Amity Worrel Designs an Adorable Alpine Guesthouse with Wintery Vibes

Richly textured fabrics and hand-stenciled walls are part of the charm of this Austin Chalet

By Laurel Miller
Photographs by Andrea Calo
Amity Worrel Holiday Haus

Austin seems an unlikely place to find a snug little alpine chalet, but designer Amity Worrel of Amity Worrel & Co. believes in the transformative versatility inherent to old houses. And ladybugs. Ladybugs are also important.

When Worrel was asked to renovate a “well-loved,” 1,000-square-foot Craftsman in Central Austin last year, the 1930s property she’s dubbed “The Ladybug House” was in need of “maintenance, refinishing and rehabbing,” she says. She’d worked with the owners on two other projects, including their primary residence, but now the little bungalow, which at one time was home to their family of four, was being converted from a long-term rental to a guesthouse for friends and family.

“I wanted to create something that was a nod to the clients’ multigenerational Texas-German heritage,” she says. “It took some thinking outside the box, but when I presented them with the idea of a Bavarian alpine chalet, they were all for it.” Worrel’s inspiration was pulled from her love of the children’s classic Heidi by Swiss author Johanna Spyri, and a Swiss-styled compound she designed in Jackson Hole, Wyoming. “I’ve never fallen out of love with that property,” she says. “You really felt like you were in the middle of the Alps.”

Of course, it’s one thing to create a mountain retreat in actual mountains; bringing that vibe to Central Texas was contingent upon utilizing contemporized furniture, offset by rich textural fabrics like velvet, pink linen, seagrass and flokati (“So much flokati!”) and meticulously curated vintage art, furniture and knickknacks.

“Combining old with new kept the interior from looking too twee,” she says. “We (she worked with project manager Allison Beyer) also incorporated the clients’ contemporary art with vintage or handcrafted items sourced from sites like Etsy.” Of note: a miniature chalet, floral porcelain creamer in the shape of a cow, enamelware and heart-shaped cutouts on the kitchen chairs.

Worrel is known for her interplay of textures and patterns using fabrics. “I know it’s not popular in Austin, where the ethos is more Marfa chic, but to me it’s very old-school interior design and it’s magical,” she says. “I think it’s the crux of decorating and for a place to feel like home. It needs to have different fabrics to create a textural, layered effect.”

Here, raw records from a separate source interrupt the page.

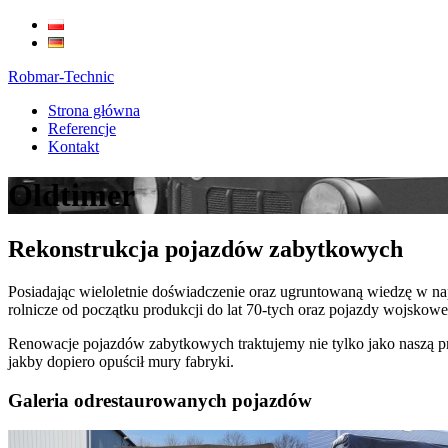
Robmar-Technic
Strona główna
Referencje
Kontakt
Oldtimer
Rekonstrukcja pojazdów zabytkowych
Posiadając wieloletnie doświadczenie oraz ugruntowaną wiedzę w n
rolnicze od początku produkcji do lat 70-tych oraz pojazdy wojskowe
Renowacje pojazdów zabytkowych traktujemy nie tylko jako naszą pr
jakby dopiero opuścił mury fabryki.
Galeria odrestaurowanych pojazdów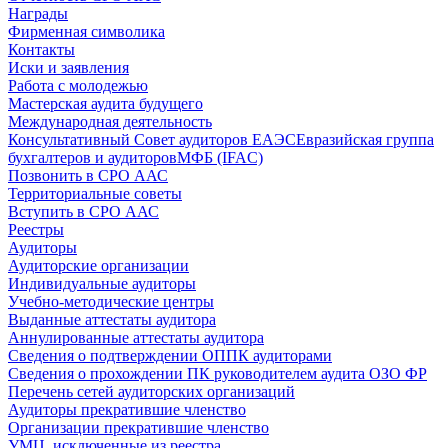
Награды
Фирменная символика
Контакты
Иски и заявления
Работа с молодежью
Мастерская аудита будущего
Международная деятельность
Консультативный Совет аудиторов ЕАЭС
Евразийская группа
бухгалтеров и аудиторов
МФБ (IFAC)
Позвонить в СРО ААС
Территориальные советы
Вступить в СРО ААС
Реестры
Аудиторы
Аудиторские организации
Индивидуальные аудиторы
Учебно-методические центры
Выданные аттестаты аудитора
Аннулированные аттестаты аудитора
Сведения о подтверждении ОППК аудиторами
Сведения о прохождении ПК руководителем аудита ОЗО ФР
Перечень сетей аудиторских организаций
Аудиторы прекратившие членство
Организации прекратившие членство
УМЦ, исключенные из реестра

A guesthouse is also the ideal place to take décor or thematic risks, says Worrel. “Not everyone wants to live with checkered curtains, but they have a nostalgic quality to them,” she says. The relevance of a cozy respite that channels a faraway place isn’t lost on her, however. “It’s poignant that a year after this project was completed, everyone was seeking a getaway,” she says. “Chalet-style isn’t in the Austin vernacular but suddenly, this guesthouse is really timely.”

Worrel updated the layout by adding interior walls for more privacy and coziness, giving the little house a main bedroom and a “flex-room” with three built-in beds, including a bunk with an integrated ladder. A door connects to the living room, allowing additional space for socializing. An existing sun porch was updated with vintage wicker furniture and plants, turning it into a year-round oasis in which to gather, read or daydream.

Local artist Julie Rodgers created a faux bois (“false wood”) stencil to paint all the interior walls, giving the home a rustic, mountain vibe. “It’s very Martha Stewart 1990s, but it’s fabulous,” says Worrel. “We lightened up the color to keep it contemporary give it an open feel.”

Rodgers also hand-stenciled ladybugs on the bathroom walls, in keeping with the home’s nickname. “The client told us that at one time, there was a ‘charming’ infestation of ladybugs in the attic,” says Worrel. The entomological color scheme – crimson, charcoal, and ivory – can be seen throughout the house and on the exterior.

Those touches of whimsy are typical of Worrel’s style, but they’re especially relevant now, she says. “We’re all craving a bit of fun and lightheartedness.”